Passage shown:

Chinese APTs and cybercrime: Recorded Future has published a report summarizing the different incidents where Chinese state-sponsored hacking groups have dabbled in cybercrime targeting neighboring countries. This includes cryptocurrency theft, romance scams, and the theft and trade of PII data.
Vulnerabilities and bug bounty
Backdoor stays in: Following a two-year-long vulnerability disclosure process, Korenix refused to remove a backdoor account from its JetPort serial devices. The vendor told SEC-Consult—the security that found the hardcoded backdoor account—that they "will not remove the hardcoded backdoor account as it is needed for customer support and it can't be cracked in a reasonable amount of time."
Confluence zero-day: Atlassian said that threat actors are using a new zero-day vulnerability (CVE-2022-26134) to compromise on-premises Confluence servers. The zero-day is an unauthenticated, remote code execution vulnerability in Confluence Server and Data Center systems. There is no patch at the time of writing. Security firm Volexity first identified the attacks, which it said were being used to install JSP web shells on the affected servers, and then a malicious server implant called BEHINDER.
New MSFT zero-day, same core problem: British security researcher Matthew Hickey said he found another zero-day vulnerability in the Office software suite where malicious documents can automatically open a Windows Search window containing remotely-hosted malware executables. The yet-to-be-formally-confirmed zero-day is in the same tune as this Positive Technologies reported bug and the recent Follina (CVE-2022-30190) issue, where attackers are abusing various Office protocol handlers to connect to remote sites and download and run malicious content. In this case, it was the Microsoft Office search-ms: URI handler, while the previous vulnerabilities abused the ms-officecmd: and ms-msdt: handlers.

Apply what you read:
- A) Please transcribe the security news passage, starting at "New MSFT zero-day, same" and ending at "and ms-msdt: handlers.".
- B) Write the next stretch of the security news passage, picking up right after its last sentence.
The lines further down are not needed.

Data listing:
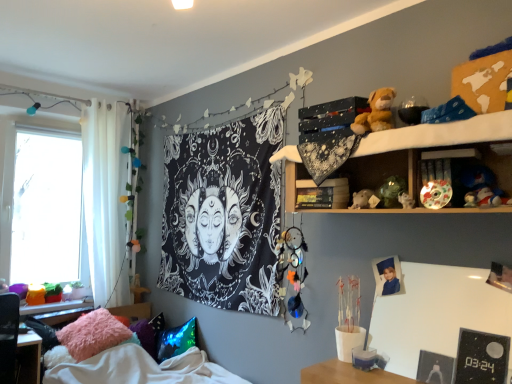
Question: Is shiny multicolored ball at upper right, the third toy in the top-to-bottom sequence, closer to camera compared to white sheer curtain at left?

Choices:
 (A) yes
 (B) no

Answer: (A)

Question: Is shiny multicolored ball at upper right, which is the 4th toy from bottom to top, at the left side of white sheer curtain at left?

Choices:
 (A) yes
 (B) no

Answer: (B)

Question: Can you confirm if shiny multicolored ball at upper right, positioned as the 5th toy in left-to-right order, is thinner than white sheer curtain at left?

Choices:
 (A) no
 (B) yes

Answer: (B)

Question: Considering the relative sizes of shiny multicolored ball at upper right, marked as the 2th toy in a right-to-left arrangement, and white sheer curtain at left in the image provided, is shiny multicolored ball at upper right, marked as the 2th toy in a right-to-left arrangement, bigger than white sheer curtain at left?

Choices:
 (A) yes
 (B) no

Answer: (B)

Question: From a real-world perspective, is shiny multicolored ball at upper right, positioned as the 5th toy in left-to-right order, below white sheer curtain at left?

Choices:
 (A) yes
 (B) no

Answer: (B)

Question: From the image's perspective, is porcelain plate at upper right above or below fuzzy fabric pillow at lower left, arranged as the second pillow when viewed from the left?

Choices:
 (A) above
 (B) below

Answer: (A)

Question: Considering their positions, is porcelain plate at upper right located in front of or behind fuzzy fabric pillow at lower left, marked as the 2th pillow in a right-to-left arrangement?

Choices:
 (A) behind
 (B) front

Answer: (B)

Question: Looking at their shapes, would you say porcelain plate at upper right is wider or thinner than fuzzy fabric pillow at lower left, marked as the 2th pillow in a right-to-left arrangement?

Choices:
 (A) thin
 (B) wide

Answer: (A)

Question: Do you think porcelain plate at upper right is within fuzzy fabric pillow at lower left, marked as the 2th pillow in a right-to-left arrangement, or outside of it?

Choices:
 (A) inside
 (B) outside

Answer: (B)

Question: Is porcelain plate at upper right inside or outside of white glossy figurine at upper right, placed as the 2th toy when sorted from bottom to top?

Choices:
 (A) outside
 (B) inside

Answer: (A)

Question: Based on their positions, is porcelain plate at upper right located to the left or right of white glossy figurine at upper right, which is the fourth toy from left to right?

Choices:
 (A) right
 (B) left

Answer: (A)

Question: In terms of size, does porcelain plate at upper right appear bigger or smaller than white glossy figurine at upper right, which ranks as the fifth toy in top-to-bottom order?

Choices:
 (A) small
 (B) big

Answer: (B)

Question: In terms of width, does porcelain plate at upper right look wider or thinner when compared to white glossy figurine at upper right, which is the fourth toy from left to right?

Choices:
 (A) thin
 (B) wide

Answer: (B)

Question: In terms of size, does shiny multicolored ball at upper right, positioned as the 5th toy in left-to-right order, appear bigger or smaller than multicolored dreamcatcher at center, the 6th toy when ordered from top to bottom?

Choices:
 (A) big
 (B) small

Answer: (B)

Question: From a real-world perspective, relative to multicolored dreamcatcher at center, the first toy in the left-to-right sequence, is shiny multicolored ball at upper right, the third toy in the top-to-bottom sequence, vertically above or below?

Choices:
 (A) above
 (B) below

Answer: (A)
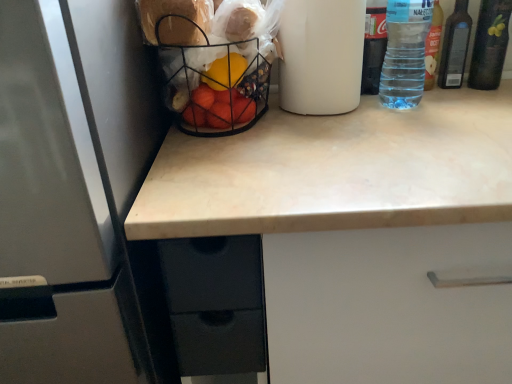
Question: From a real-world perspective, is transparent plastic bottle at upper right, arranged as the 3th bottle when viewed from the right, positioned above or below transparent plastic bottle at upper right, the fourth bottle when ordered from right to left?

Choices:
 (A) above
 (B) below

Answer: (A)

Question: From the image's perspective, is transparent plastic bottle at upper right, arranged as the 3th bottle when viewed from the right, above or below transparent plastic bottle at upper right, which ranks as the 1th bottle in left-to-right order?

Choices:
 (A) above
 (B) below

Answer: (B)

Question: Which object is the closest to the clear plastic bottle at upper right, positioned as the third bottle in left-to-right order?

Choices:
 (A) wire mesh basket at center
 (B) dark green glass bottle at upper right, which is the 4th bottle in left-to-right order
 (C) transparent plastic bottle at upper right, the fourth bottle when ordered from right to left
 (D) satin white refrigerator at left
 (E) beige marble countertop at center

Answer: (B)

Question: Estimate the real-world distances between objects in this image. Which object is closer to the transparent plastic bottle at upper right, the fourth bottle when ordered from right to left?

Choices:
 (A) dark green glass bottle at upper right, which is the 4th bottle in left-to-right order
 (B) clear plastic bottle at upper right, positioned as the third bottle in left-to-right order
 (C) beige marble countertop at center
 (D) transparent plastic bottle at upper right, arranged as the 3th bottle when viewed from the right
 (E) satin white refrigerator at left

Answer: (D)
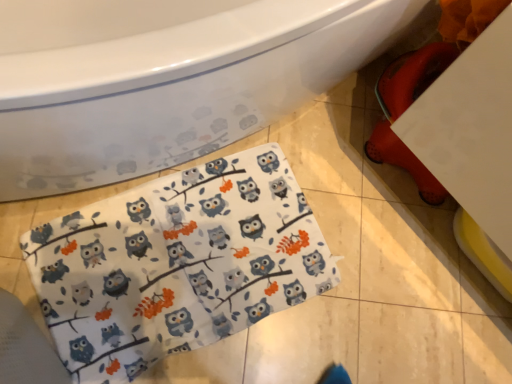
The width and height of the screenshot is (512, 384). What do you see at coordinates (177, 264) in the screenshot?
I see `white fabric with owl print at lower center` at bounding box center [177, 264].

Consider the image. In order to face white fabric with owl print at lower center, should I rotate leftwards or rightwards?

A 8.876 degree turn to the left will do.

Identify the location of white fabric with owl print at lower center. This screenshot has height=384, width=512. (177, 264).

Image resolution: width=512 pixels, height=384 pixels. In order to click on white glossy bathtub at upper left in this screenshot , I will do `click(165, 80)`.

The image size is (512, 384). Describe the element at coordinates (165, 80) in the screenshot. I see `white glossy bathtub at upper left` at that location.

Locate an element on the screen. Image resolution: width=512 pixels, height=384 pixels. white fabric with owl print at lower center is located at coordinates (177, 264).

Which object is positioned more to the right, white glossy bathtub at upper left or white fabric with owl print at lower center?

white fabric with owl print at lower center.

Which is behind, white glossy bathtub at upper left or white fabric with owl print at lower center?

white fabric with owl print at lower center is behind.

Between point (130, 78) and point (31, 276), which one is positioned behind?

Point (31, 276)

From the image's perspective, relative to white fabric with owl print at lower center, is white glossy bathtub at upper left above or below?

Clearly, from the image's perspective, white glossy bathtub at upper left is above white fabric with owl print at lower center.

From a real-world perspective, who is located lower, white glossy bathtub at upper left or white fabric with owl print at lower center?

In real-world perspective, white fabric with owl print at lower center is lower.

Can you confirm if white glossy bathtub at upper left is thinner than white fabric with owl print at lower center?

No, white glossy bathtub at upper left is not thinner than white fabric with owl print at lower center.

Considering the sizes of white glossy bathtub at upper left and white fabric with owl print at lower center in the image, is white glossy bathtub at upper left taller or shorter than white fabric with owl print at lower center?

Clearly, white glossy bathtub at upper left is taller compared to white fabric with owl print at lower center.

Between white glossy bathtub at upper left and white fabric with owl print at lower center, which one has smaller size?

white fabric with owl print at lower center is smaller.

Is white fabric with owl print at lower center located within white glossy bathtub at upper left?

Actually, white fabric with owl print at lower center is outside white glossy bathtub at upper left.

Is white glossy bathtub at upper left touching white fabric with owl print at lower center?

white glossy bathtub at upper left and white fabric with owl print at lower center are clearly separated.

Is white glossy bathtub at upper left facing away from white fabric with owl print at lower center?

white glossy bathtub at upper left is not turned away from white fabric with owl print at lower center.

What's the angular difference between white glossy bathtub at upper left and white fabric with owl print at lower center's facing directions?

There is a 2.4-degree angle between the facing directions of white glossy bathtub at upper left and white fabric with owl print at lower center.

Measure the distance between white glossy bathtub at upper left and white fabric with owl print at lower center.

They are 13.62 inches apart.

In the image, there is a white glossy bathtub at upper left. Where is `baby clothe below it (from the image's perspective)`? This screenshot has width=512, height=384. baby clothe below it (from the image's perspective) is located at coordinates (177, 264).

Can you confirm if white fabric with owl print at lower center is positioned to the right of white glossy bathtub at upper left?

Yes.

Considering their positions, is white fabric with owl print at lower center located in front of or behind white glossy bathtub at upper left?

white fabric with owl print at lower center is positioned farther from the viewer than white glossy bathtub at upper left.

Which is behind, point (132, 235) or point (119, 68)?

The point (132, 235) is behind.

From the image's perspective, between white fabric with owl print at lower center and white glossy bathtub at upper left, which one is located above?

white glossy bathtub at upper left is shown above in the image.

From a real-world perspective, which is physically above, white fabric with owl print at lower center or white glossy bathtub at upper left?

From a 3D spatial view, white glossy bathtub at upper left is above.

Does white fabric with owl print at lower center have a lesser width compared to white glossy bathtub at upper left?

Correct, the width of white fabric with owl print at lower center is less than that of white glossy bathtub at upper left.

Between white fabric with owl print at lower center and white glossy bathtub at upper left, which one has more height?

With more height is white glossy bathtub at upper left.

Does white fabric with owl print at lower center have a smaller size compared to white glossy bathtub at upper left?

Yes, white fabric with owl print at lower center is smaller than white glossy bathtub at upper left.

Is white fabric with owl print at lower center outside of white glossy bathtub at upper left?

Yes.

Are white fabric with owl print at lower center and white glossy bathtub at upper left located far from each other?

No.

Is white fabric with owl print at lower center looking in the opposite direction of white glossy bathtub at upper left?

Correct, white fabric with owl print at lower center is looking away from white glossy bathtub at upper left.

Find the location of a particular element. baby clothe that appears on the right of white glossy bathtub at upper left is located at coordinates (177, 264).

In order to click on bathtub above the white fabric with owl print at lower center (from the image's perspective) in this screenshot , I will do `click(165, 80)`.

Locate an element on the screen. bathtub that is above the white fabric with owl print at lower center (from a real-world perspective) is located at coordinates click(165, 80).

Responses to the tasks:
- A)
New MSFT zero-day, same core problem: British security researcher Matthew Hickey said he found another zero-day vulnerability in the Office software suite where malicious documents can automatically open a Windows Search window containing remotely-hosted malware executables. The yet-to-be-formally-confirmed zero-day is in the same tune as this Positive Technologies reported bug and the recent Follina (CVE-2022-30190) issue, where attackers are abusing various Office protocol handlers to connect to remote sites and download and run malicious content. In this case, it was the Microsoft Office search-ms: URI handler, while the previous vulnerabilities abused the ms-officecmd: and ms-msdt: handlers.

- B)
OpenSSL vulnerability: Sophos security researcher Hardik Shah published a technical analysis of CVE-2022-0778, a denial of service vulnerability in the OpenSSL library. The vulnerability can be used to trigger an infinite loop by crafting a certificate that has invalid elliptic curve parameters. Because certificate parsing happens before verification of the certificate signature, any process that parses an externally supplied certificate may be subject to a denial of service attack if they don't use a patched version of the OpenSSL library.
UNISOC bugs: Check Point said it found vulnerabilities in UNISOC baseband chips that open modern smartphones to remote attacks. UNISOC is the fourth largest baseband chipset maker after MediaTek, Qualcomm, and Apple, and is widely used in low-cost Android devices sold across Africa and Asia.
Unpatched Horde webmail bug: Security firm SonarSource published a report this week detailing a vulnerability (CVE-2022-30287) in the Horde webmail application that can allow an authenticated Horde user to execute arbitrary code on the underlying server. The company said that the Horde team patched another bug but passed it as a fix for this issue, meaning the vulnerability remains unpatched.
Digital Shadows: Cyber security firm ReliaQuest announced on Wednesday that it plans to acquire threat intelligence firm Digital Shadows for $160 million.
Tool release: Security firm XM Cyber has released a tool called VmwarePasswordDecryptor that can recover and decrypt passwords stored on a local PC and which are used to connect to remote VMWare systems such as ESXi, vSphere, and Workstation.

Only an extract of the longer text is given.